Network regression (QAP / MRQAP / dyadic)

Regress one relational matrix on others with permutation inference robust to network autocorrelation — the sna::netlm / netlogit workflow:

res = sp.netlm(Y, {"distance": D, "same_dept": S}, nperm=1000)
res.coefficients          # coef, se, z, QAP p-value
res.p_qap                 # permutation p-values (the headline inference)

method="dsp" (default) is Dekker-Krackhardt-Snijders double-semi-partialling, robust to collinearity among predictors. sp.netlogit is the logistic version for a binary dependent network.

For dyad-level data with covariates, sp.dyadic_regression reports dyadic-cluster-robust standard errors (Aronow-Samii-Assenova 2015; Fafchamps-Gubert 2007) that allow arbitrary correlation between any two dyads sharing a node — the dependence that invalidates classical SEs in network data:

res = sp.dyadic_regression(df, y="trade", covariates=["log_dist", "shared_lang"],
                           i="country_i", j="country_j")
res.coefficients[["variable", "coef", "se_dyadic", "se_classical"]]

Network formation (ERGM)

sp.ergm fits exponential random graph models by maximum pseudo-likelihood (MPLE):

res = sp.ergm(g, terms=["edges", "nodematch:dept", "absdiff:age"],
              node_attrs=attrs)
res.coefficients          # term, estimate, se, z, p

Supported terms: edges, mutual (directed reciprocity), triangles, nodematch:<attr> (homophily), nodecov:<attr>, absdiff:<attr>.

MPLE scope

For dyad-independent terms (everything except triangles) MPLE coincides with the exact MLE and matches statnet's MPLE option. For dyad-dependent terms (triangles) MPLE is consistent but approximate and its standard errors understate uncertainty — sp.ergm warns loudly. Full MCMC-MLE and SAOM / RSiena network-dynamics models are on the roadmap.

Plotting

com = sp.community_detection(g)
sp.network_plot(g, node_color=com.membership, layout="spring")

matplotlib is imported lazily (install the plotting extra); the Fruchterman-Reingold and circular layouts are computed in numpy.

Reference networks

  • sp.karate_club() — Zachary's (1977) karate club (the community-detection benchmark); the observed factional split is sp.network.KARATE_FACTION.
  • sp.florentine_families() — Padgett & Ansell's (1993) Renaissance marriage network, where the Medici sit at the structural centre (highest betweenness).
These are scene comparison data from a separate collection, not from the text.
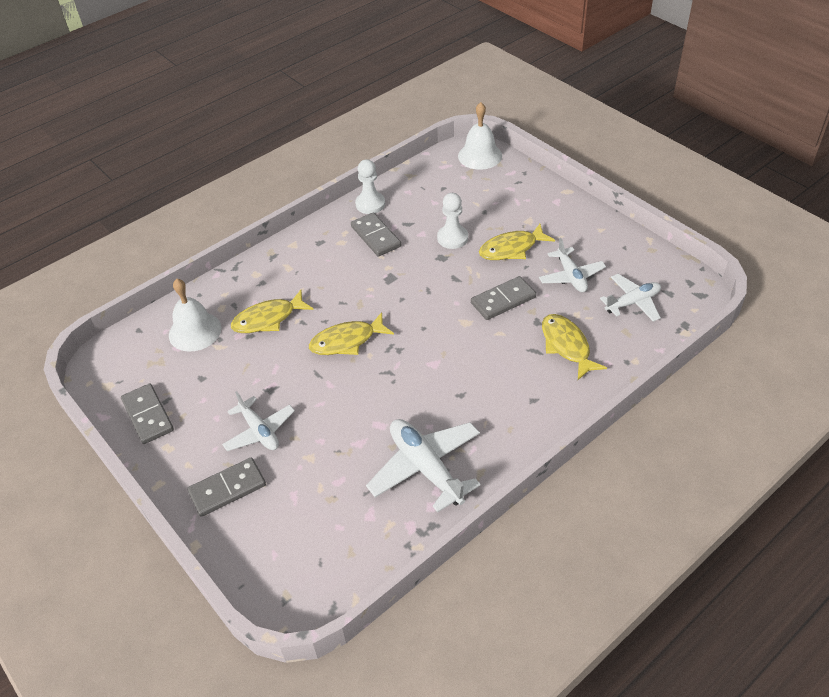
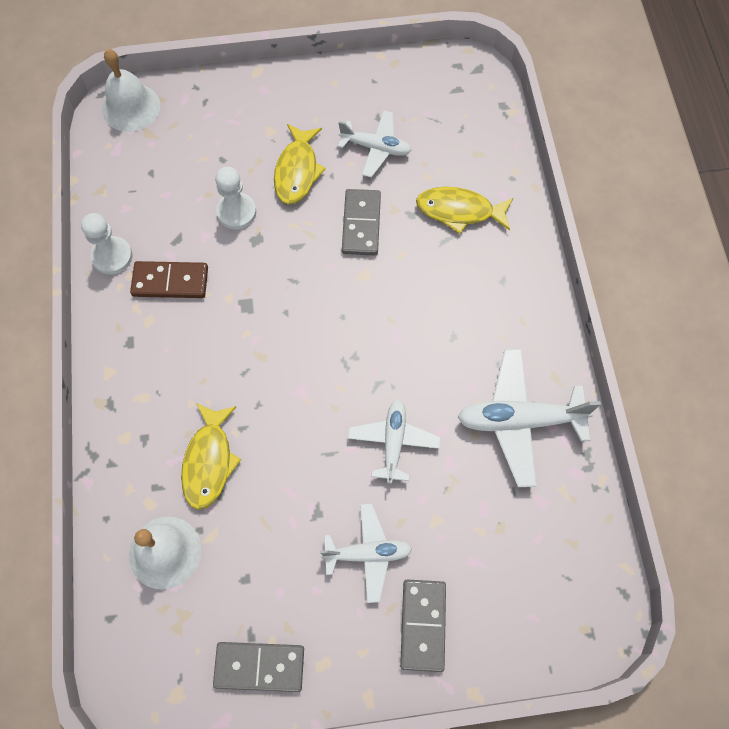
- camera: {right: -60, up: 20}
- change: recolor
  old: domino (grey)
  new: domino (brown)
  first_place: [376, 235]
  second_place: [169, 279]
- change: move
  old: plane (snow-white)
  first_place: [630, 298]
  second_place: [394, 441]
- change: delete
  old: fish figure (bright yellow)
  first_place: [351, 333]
How this relates to the interference module

sp.network is about network structure (who is central, what the communities are, what predicts ties). For causal inference under interference / spillovers on a network — direct + spillover effects, peer effects, exposure mapping — see sp.interference (sp.spillover, sp.network_exposure, sp.peer_effects, sp.network_hte).